The chaotic scenes at Gatwick Airport on Christmas Eve last year should serve as a “wake-up call for airports across the UK” in how to tackle disruption.

In the early hours of 24 December 2013, the basement of the North terminal at Gatwick flooded, resulting in electrical failures at the airport. This caused 72 flight cancellations, which left more than 11,000 people stranded and unable to get to see their family’s for Christmas.

The House of Commons Transport Committee report said that passengers complained about poor and inconsistent information, a lack of basic facilities, including toilets and water, and confusion about reimbursement.

These are common complaints from stranded travellers, and the report said:

The problems at Gatwick at Christmas Eve should be a wake-up call for airports across the UK to get on top of operational resilience issues. Disruption of whatever nature should be met with well-drilled plans, familiar to airport operators, airlines, and other contractors, which put passenger interests first.

The report also called for the Civil Aviation Authority (CAA) to bring forward proposals for improving access to information for passengers on their rights under EU legislation during disruption.
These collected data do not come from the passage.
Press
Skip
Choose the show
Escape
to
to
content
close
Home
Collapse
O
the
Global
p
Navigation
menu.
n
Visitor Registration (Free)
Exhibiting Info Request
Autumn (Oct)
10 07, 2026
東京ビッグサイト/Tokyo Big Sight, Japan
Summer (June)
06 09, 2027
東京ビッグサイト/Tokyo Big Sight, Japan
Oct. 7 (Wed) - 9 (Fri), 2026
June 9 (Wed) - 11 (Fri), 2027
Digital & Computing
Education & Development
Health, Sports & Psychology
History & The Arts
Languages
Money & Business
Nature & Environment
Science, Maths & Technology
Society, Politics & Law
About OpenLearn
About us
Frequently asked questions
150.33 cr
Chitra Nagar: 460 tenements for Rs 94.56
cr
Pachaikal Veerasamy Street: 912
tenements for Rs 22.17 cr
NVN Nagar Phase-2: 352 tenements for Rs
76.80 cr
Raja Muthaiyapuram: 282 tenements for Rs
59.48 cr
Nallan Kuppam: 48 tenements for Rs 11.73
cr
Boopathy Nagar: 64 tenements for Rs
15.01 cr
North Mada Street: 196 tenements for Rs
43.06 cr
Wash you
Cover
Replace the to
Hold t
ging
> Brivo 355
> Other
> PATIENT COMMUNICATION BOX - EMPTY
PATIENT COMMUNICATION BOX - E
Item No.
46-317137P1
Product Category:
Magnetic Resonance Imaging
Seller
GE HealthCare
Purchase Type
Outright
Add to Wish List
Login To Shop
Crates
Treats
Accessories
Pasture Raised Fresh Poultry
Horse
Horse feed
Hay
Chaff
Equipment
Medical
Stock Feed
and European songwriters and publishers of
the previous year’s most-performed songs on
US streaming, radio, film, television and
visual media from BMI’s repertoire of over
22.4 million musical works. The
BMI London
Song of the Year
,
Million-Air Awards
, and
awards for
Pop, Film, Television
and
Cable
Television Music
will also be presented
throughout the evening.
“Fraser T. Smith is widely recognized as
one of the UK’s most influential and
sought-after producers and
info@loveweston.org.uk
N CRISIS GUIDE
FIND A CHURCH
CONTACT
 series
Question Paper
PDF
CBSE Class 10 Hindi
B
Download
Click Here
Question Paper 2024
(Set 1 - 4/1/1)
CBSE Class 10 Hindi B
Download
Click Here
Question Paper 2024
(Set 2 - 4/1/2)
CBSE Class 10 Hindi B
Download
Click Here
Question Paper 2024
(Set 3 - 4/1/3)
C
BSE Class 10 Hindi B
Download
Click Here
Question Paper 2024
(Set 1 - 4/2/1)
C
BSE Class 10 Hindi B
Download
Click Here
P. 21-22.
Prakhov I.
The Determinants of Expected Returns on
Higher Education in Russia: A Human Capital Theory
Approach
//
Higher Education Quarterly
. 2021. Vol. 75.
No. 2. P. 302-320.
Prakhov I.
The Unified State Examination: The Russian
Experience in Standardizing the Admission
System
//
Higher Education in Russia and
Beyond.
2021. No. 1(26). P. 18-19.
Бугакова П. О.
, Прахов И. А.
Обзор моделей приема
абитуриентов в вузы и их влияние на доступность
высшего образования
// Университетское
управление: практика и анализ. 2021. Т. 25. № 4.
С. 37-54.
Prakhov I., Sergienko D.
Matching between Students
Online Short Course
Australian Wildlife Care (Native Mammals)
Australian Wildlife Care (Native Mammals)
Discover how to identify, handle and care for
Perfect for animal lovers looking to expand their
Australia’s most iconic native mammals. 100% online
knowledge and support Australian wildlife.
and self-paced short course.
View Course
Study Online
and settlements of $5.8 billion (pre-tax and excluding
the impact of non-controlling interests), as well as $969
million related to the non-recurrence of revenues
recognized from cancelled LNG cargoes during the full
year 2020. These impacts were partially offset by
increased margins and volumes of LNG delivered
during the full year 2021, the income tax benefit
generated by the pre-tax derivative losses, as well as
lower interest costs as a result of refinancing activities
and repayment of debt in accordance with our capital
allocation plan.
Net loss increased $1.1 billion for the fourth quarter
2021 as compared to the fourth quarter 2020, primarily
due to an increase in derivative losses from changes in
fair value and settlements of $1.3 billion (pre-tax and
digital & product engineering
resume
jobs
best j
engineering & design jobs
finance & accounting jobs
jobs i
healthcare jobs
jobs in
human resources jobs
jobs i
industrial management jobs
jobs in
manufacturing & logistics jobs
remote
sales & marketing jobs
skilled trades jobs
Launching a report examining the lessons to be learnt from this episode of airport chaos, Louise Ellman chair of the Transport Committee said:

“Many staff at Gatwick – working for the airport, the airlines, and other operators such as the baggage handlers – worked extremely hard to keep flights operating on Christmas Eve and to look after passengers, but the problems that unfolded were not new and the whole event should be a wake-up call for airports across the UK to improve their operational resilience.

Airports must ensure that their contingency planning is good enough to ensure that future disruption will be met with well-drilled arrangements that are familiar to airport operators, airlines, and other contractors, and which put passenger interests first.

Passengers need accurate and consistent information, must be able to identify who is in charge during periods of disruption, and should have ready access to toilets and drinking water. If our largest airports cannot demonstrate they can look after passengers’ interests in this way then the Civil Aviation Authority must act.

Passengers must also be promptly reimbursed for the extra costs they face as a consequence of disruption. It was clear from evidence to this inquiry that there is considerable scope for airlines to ensure passengers are far better informed about their rights when flights are delayed or cancelled and how to enforce these rights.”